Si sottolinea quindi come un approccio che non tenga conto della genesi psicologica di questa malattia sia destinato ad un fallimento terapeutico. L'integrazione di più specialisti nella presa in carico e gestione di queste pazienti rimane la forma di intervento d'elezione Un errato intervento medico, per esempio l'alimentazione forzata, può precludere le possibilità terapeutiche di tipo psicologico o esitare in un temporaneo abbandono del sintomo: spesso si verifica una ripresa dell'alimentazione con un recupero del peso seguita dalla comparsa di altri sintomi psichiatrici. La patologia anoressica impegna in un intervento d'urgenza nella fase critica che deve essere diretto in più direzioni ed innanzitutto è necessario spostare l'attenzione sia della paziente che della famiglia dal cibo al processo di pensiero che provoca una simile condotta. Quindi l'intervento non deve essere incentrato sull'alimentazione, ma deve spostare l'interesse sulla problematica psicologica e relazionale di cui è semplice espressione, rispettando il desiderio della paziente a non alimentarsi; tale desiderio va letto come la "guerra d'indipendenza" che la paziente anoressica attua per avere uno spazio decisionale proprio, differenziato da quello familiare a cui si è adeguata in passato.
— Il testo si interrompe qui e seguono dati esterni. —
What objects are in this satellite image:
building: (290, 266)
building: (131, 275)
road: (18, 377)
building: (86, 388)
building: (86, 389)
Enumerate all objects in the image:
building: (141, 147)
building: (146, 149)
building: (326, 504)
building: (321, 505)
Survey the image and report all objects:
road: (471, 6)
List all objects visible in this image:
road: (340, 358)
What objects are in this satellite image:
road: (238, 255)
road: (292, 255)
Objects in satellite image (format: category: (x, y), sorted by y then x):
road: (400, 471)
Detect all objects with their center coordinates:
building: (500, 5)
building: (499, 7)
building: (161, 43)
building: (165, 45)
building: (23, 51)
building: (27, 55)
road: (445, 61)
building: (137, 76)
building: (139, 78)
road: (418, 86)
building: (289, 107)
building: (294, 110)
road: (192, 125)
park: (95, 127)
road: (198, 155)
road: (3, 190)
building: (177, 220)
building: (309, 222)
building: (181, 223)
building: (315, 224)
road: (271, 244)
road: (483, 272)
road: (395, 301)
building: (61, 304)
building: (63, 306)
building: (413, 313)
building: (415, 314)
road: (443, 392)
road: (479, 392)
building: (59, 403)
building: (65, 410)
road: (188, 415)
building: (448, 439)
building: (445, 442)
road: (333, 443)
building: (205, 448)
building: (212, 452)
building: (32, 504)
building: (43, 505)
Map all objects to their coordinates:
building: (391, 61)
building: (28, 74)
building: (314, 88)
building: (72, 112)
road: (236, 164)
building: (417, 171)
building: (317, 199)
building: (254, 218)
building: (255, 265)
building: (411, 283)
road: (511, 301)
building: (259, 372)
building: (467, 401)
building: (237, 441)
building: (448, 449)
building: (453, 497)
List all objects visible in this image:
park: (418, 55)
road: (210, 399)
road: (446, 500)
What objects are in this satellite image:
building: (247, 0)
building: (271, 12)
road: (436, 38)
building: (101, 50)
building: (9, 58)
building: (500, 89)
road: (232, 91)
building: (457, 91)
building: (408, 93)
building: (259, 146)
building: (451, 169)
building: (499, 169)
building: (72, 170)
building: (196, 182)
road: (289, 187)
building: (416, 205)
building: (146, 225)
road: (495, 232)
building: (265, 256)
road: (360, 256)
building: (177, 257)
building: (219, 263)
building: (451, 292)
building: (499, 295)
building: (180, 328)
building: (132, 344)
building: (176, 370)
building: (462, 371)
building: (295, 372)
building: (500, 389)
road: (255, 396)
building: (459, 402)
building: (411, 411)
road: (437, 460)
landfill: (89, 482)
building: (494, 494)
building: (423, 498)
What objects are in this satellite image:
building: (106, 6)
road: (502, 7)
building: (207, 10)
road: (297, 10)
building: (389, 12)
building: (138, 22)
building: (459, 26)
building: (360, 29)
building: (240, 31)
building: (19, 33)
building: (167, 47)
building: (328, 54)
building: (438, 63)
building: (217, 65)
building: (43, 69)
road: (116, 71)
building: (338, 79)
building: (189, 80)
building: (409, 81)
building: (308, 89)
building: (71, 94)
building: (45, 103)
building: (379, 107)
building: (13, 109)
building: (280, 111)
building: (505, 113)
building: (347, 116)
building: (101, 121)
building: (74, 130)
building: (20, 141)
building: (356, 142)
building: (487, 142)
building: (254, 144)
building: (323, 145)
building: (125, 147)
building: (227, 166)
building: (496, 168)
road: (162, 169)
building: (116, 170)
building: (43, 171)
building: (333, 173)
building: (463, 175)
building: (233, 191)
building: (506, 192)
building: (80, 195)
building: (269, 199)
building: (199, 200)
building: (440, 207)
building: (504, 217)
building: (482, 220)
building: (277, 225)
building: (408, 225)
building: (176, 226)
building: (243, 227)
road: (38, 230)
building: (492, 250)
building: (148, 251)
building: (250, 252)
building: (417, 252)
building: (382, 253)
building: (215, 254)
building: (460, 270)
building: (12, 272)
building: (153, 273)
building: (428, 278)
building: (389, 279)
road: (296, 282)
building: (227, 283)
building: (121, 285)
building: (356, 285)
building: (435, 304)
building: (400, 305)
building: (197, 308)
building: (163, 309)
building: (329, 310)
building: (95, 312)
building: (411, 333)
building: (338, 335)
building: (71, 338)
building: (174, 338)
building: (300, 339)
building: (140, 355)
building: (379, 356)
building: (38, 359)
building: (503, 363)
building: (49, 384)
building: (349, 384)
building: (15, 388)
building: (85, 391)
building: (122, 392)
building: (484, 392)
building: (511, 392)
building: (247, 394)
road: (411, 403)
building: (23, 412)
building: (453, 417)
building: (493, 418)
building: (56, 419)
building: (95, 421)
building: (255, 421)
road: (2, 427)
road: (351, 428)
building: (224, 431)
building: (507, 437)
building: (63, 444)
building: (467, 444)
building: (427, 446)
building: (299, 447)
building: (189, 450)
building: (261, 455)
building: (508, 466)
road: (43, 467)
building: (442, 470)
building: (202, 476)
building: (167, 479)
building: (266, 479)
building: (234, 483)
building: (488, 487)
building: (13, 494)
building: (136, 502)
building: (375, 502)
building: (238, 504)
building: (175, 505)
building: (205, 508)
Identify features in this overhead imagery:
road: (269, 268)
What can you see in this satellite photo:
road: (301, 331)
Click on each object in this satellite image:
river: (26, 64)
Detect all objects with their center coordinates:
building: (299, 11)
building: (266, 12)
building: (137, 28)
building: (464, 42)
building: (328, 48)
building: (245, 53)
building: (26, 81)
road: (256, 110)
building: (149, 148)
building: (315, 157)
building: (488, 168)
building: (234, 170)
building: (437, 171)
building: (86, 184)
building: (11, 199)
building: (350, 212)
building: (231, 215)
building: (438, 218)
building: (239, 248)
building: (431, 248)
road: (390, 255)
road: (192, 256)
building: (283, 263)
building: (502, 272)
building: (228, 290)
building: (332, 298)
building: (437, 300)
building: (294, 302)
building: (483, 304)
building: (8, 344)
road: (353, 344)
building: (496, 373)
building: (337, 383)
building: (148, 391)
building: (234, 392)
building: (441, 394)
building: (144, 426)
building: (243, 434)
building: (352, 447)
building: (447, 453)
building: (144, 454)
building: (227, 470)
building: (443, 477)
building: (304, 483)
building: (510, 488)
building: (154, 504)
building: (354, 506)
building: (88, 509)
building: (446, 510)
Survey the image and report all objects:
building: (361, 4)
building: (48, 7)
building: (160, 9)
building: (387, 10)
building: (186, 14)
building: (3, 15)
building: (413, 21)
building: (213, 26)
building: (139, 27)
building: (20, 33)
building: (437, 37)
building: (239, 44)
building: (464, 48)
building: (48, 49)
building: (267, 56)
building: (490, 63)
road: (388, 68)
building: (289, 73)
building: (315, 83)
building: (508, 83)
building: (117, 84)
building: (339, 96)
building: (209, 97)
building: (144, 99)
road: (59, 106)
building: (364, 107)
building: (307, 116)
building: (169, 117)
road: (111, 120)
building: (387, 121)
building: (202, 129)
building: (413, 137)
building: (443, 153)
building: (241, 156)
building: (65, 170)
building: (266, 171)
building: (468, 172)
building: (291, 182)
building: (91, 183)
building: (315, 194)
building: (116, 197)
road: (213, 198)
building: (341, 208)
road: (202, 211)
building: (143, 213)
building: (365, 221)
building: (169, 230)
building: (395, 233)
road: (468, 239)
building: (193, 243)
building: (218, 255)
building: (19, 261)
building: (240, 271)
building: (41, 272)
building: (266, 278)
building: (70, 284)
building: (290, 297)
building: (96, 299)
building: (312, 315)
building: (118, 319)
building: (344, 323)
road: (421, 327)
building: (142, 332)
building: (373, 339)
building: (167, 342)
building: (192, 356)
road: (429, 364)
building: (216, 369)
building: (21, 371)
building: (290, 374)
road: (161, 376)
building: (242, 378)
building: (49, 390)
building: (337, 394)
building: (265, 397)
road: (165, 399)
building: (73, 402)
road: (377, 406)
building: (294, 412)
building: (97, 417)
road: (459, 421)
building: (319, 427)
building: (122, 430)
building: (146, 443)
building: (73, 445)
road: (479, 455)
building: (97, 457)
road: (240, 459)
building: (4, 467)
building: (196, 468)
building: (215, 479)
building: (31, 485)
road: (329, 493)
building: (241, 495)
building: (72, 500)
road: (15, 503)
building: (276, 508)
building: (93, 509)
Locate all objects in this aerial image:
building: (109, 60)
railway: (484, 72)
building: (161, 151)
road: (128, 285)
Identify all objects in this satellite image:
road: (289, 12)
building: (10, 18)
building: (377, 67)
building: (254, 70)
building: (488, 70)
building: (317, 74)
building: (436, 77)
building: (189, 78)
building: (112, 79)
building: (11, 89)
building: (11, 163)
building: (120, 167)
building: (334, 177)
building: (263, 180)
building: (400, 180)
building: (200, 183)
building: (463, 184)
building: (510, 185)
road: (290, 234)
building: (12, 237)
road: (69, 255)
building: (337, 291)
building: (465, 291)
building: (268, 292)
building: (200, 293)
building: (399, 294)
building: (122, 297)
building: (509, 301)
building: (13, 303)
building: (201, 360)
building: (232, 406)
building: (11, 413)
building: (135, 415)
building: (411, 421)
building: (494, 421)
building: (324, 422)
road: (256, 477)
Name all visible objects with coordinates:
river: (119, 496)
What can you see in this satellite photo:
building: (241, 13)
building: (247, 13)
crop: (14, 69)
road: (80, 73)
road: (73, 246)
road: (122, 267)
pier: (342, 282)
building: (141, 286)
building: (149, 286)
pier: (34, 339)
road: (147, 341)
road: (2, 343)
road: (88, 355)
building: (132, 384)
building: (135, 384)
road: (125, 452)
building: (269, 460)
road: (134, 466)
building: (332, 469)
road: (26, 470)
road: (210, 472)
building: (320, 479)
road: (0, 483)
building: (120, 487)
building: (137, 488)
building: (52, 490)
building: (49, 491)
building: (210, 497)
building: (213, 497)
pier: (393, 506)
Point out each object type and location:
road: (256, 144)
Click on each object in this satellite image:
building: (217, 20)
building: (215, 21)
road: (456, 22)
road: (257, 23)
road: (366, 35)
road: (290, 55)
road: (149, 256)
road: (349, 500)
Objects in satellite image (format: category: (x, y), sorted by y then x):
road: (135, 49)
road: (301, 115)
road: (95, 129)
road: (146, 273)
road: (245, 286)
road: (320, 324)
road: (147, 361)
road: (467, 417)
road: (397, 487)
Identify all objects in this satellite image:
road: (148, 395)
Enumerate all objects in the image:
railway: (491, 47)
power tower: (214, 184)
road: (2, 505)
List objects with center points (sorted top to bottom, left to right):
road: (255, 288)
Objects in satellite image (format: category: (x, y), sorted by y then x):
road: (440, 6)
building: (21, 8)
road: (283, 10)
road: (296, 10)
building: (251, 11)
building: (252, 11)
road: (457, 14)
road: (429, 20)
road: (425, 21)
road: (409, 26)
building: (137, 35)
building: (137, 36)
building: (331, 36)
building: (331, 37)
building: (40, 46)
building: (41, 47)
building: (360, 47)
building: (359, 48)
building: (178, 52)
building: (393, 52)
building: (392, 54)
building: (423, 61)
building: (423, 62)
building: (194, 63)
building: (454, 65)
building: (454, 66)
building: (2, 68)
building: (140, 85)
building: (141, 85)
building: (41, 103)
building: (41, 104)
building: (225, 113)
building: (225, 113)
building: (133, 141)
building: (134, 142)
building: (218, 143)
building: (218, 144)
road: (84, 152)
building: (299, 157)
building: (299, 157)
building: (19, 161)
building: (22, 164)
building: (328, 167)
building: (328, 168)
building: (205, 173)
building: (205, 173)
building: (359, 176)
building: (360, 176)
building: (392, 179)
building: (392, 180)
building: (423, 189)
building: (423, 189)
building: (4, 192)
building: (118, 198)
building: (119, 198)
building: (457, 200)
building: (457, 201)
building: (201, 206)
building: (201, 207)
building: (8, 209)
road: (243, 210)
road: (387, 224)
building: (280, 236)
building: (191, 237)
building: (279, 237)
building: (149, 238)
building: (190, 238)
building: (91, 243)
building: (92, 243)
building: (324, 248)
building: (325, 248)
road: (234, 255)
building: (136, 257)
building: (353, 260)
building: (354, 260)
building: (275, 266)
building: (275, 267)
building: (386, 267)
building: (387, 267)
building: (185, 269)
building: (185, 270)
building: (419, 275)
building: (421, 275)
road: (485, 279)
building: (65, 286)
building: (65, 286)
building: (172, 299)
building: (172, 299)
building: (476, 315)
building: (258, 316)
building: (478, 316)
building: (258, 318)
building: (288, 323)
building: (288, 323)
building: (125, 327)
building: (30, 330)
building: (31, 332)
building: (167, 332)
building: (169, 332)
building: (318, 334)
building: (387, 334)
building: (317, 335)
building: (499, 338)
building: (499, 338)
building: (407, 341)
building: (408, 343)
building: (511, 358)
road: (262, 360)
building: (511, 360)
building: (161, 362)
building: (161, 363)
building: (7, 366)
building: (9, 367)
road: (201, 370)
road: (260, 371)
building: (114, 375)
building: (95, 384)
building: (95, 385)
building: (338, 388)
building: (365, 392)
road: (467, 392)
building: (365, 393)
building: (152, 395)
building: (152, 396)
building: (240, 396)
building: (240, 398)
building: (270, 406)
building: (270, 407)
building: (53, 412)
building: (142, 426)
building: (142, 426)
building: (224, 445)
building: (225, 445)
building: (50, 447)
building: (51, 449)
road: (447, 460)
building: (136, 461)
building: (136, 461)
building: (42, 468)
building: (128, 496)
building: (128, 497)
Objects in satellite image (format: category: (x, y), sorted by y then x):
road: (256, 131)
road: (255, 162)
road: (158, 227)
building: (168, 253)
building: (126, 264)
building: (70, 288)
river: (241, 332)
L'intervento diagnostico di tipo medico si rende necessario per accertare il danno biologico ed eventualmente correggerlo, anche per il successivo intervento psicologico. Infatti può offrire i dati obiettivi per dimostrare alla paziente il grado di deterioramento fisico da utilizzare per il successivo intervento psicologico:
nelle anoressiche la constatazione del dimagramento eccita una sensazione di onnipotenza e di dominio sul proprio corpo e sulla propria fame; e se non si smantella questa sensazione di onnipotenza è poi difficile motivarle ad accettare un programma terapeutico.

* Servizio Psichiatria e Psicoterapia - I.R.C.C.S.
Ospedale Bambino Gesù - Roma

BIBLIOGRAFIA
Bruch H., Patologia del comportamento alimentare, Feltrinelli, Milano 1977.
Brusset B., L'anoressia mentale del bambino e dell'adolescente, Borla, Roma 1979.
Kestemberg E., Kestemberg J., Decobert S., La fame del corpo, Astrolabio, Roma 1972.
Montecchi F., Problemi psichiatrici in psichiatria, Borla, Roma 1991.
Montecchi F., Anoressia mentale dell'adolescenza - Rilevamento e trattamento medico-psicologico integrato, F. Angeli, Milano 1994.